An alternate, short-term, option is that I flesh-out and release the current code as "cipher-aes128". I'd have to add useful modes of operation, such as GCM, but I already have (and the benchmark used) the crypto-api interface.
I've implemented the code I would use and made a repo: https://github.com/TomMD/cipher-aes128
This is still painfully slow for GCM, but at least the basic framework is there, which saves almost 50ns (33%) when dealing with small payloads.
I've been looking at your trampoline code, and will definitely add something similar.
Althought I can't reasonably export more C functions (for support reason) that do almost the same thing just to differentiate the key size, and I can't remove the support for 192/256 bits support; so i need something slightly different. One thing that's preventing a simpler trampoline is the lack of support for 192 and 256 bits with aesni; maybe this is where i'll carry on.
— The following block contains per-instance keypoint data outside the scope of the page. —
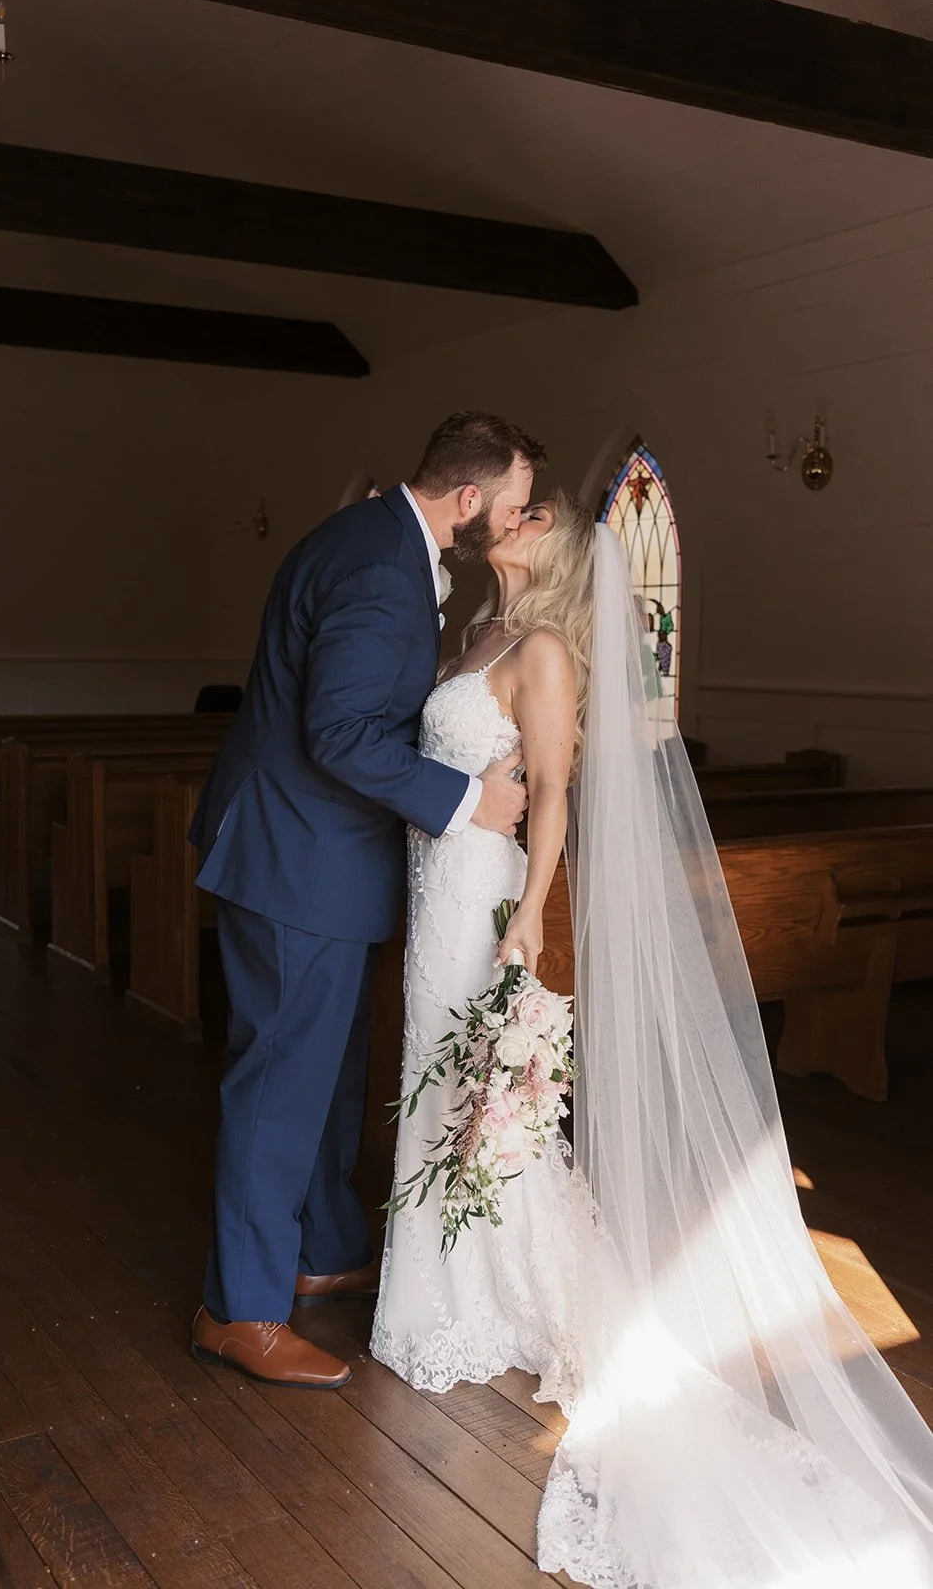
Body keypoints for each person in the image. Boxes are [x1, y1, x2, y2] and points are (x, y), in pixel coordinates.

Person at [373, 493, 933, 1585]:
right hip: (430, 882)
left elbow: (554, 803)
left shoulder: (540, 651)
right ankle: (448, 1287)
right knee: (435, 1078)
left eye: (530, 510)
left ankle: (483, 1294)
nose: (512, 515)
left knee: (480, 1089)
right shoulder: (471, 632)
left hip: (484, 895)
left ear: (560, 553)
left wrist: (531, 913)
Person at [187, 411, 544, 1389]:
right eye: (510, 506)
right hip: (294, 861)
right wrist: (473, 800)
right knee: (277, 1085)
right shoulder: (383, 569)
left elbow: (356, 696)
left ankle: (323, 1248)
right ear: (466, 499)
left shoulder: (374, 540)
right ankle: (240, 1309)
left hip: (315, 860)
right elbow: (338, 736)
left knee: (330, 1071)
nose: (514, 522)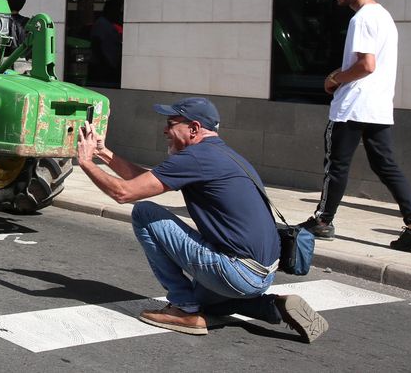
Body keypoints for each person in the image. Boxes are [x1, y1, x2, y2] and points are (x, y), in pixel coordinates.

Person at [75, 96, 328, 342]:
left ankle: (183, 309)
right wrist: (104, 153)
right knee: (205, 301)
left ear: (194, 128)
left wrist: (85, 162)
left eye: (171, 123)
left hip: (237, 271)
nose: (165, 130)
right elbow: (145, 181)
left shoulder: (194, 158)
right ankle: (272, 307)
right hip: (263, 273)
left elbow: (124, 193)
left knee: (144, 212)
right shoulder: (223, 155)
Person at [300, 0, 411, 250]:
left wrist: (335, 79)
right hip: (378, 105)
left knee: (336, 165)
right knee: (386, 165)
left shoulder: (362, 18)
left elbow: (366, 65)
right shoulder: (383, 16)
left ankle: (323, 221)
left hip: (353, 105)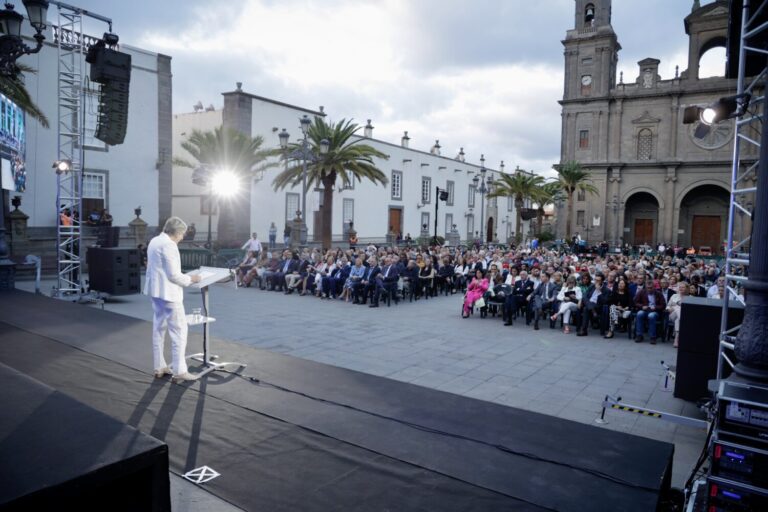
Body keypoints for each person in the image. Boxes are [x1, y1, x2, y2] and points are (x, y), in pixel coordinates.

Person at [143, 217, 201, 382]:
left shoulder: (155, 240)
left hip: (156, 291)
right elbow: (174, 275)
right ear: (176, 232)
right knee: (179, 331)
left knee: (159, 328)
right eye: (182, 234)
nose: (182, 238)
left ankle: (159, 367)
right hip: (169, 294)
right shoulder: (169, 245)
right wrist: (191, 279)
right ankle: (180, 371)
For GCM, cipher-aes itself is slow too, and i think this is mainly due to my crappy GF implementation (and no pcmulqdq implementation yet).
i think it's mostly fixed in 0.2.x now. Using more table, with a much shorter initialization phase.
Yes, it is done and is a nice solution. Good work. I ran some benchmarks a little while ago and everything appeared to be competitive.
I see NI is enabled by a flag (and CPU test). I've previously made a trampoline for this type of case. If you are sure turning on NI and running on a non-NI CPU doesn't harm performance then we can delete this issue, if not then I will find time to make a trampoline patch.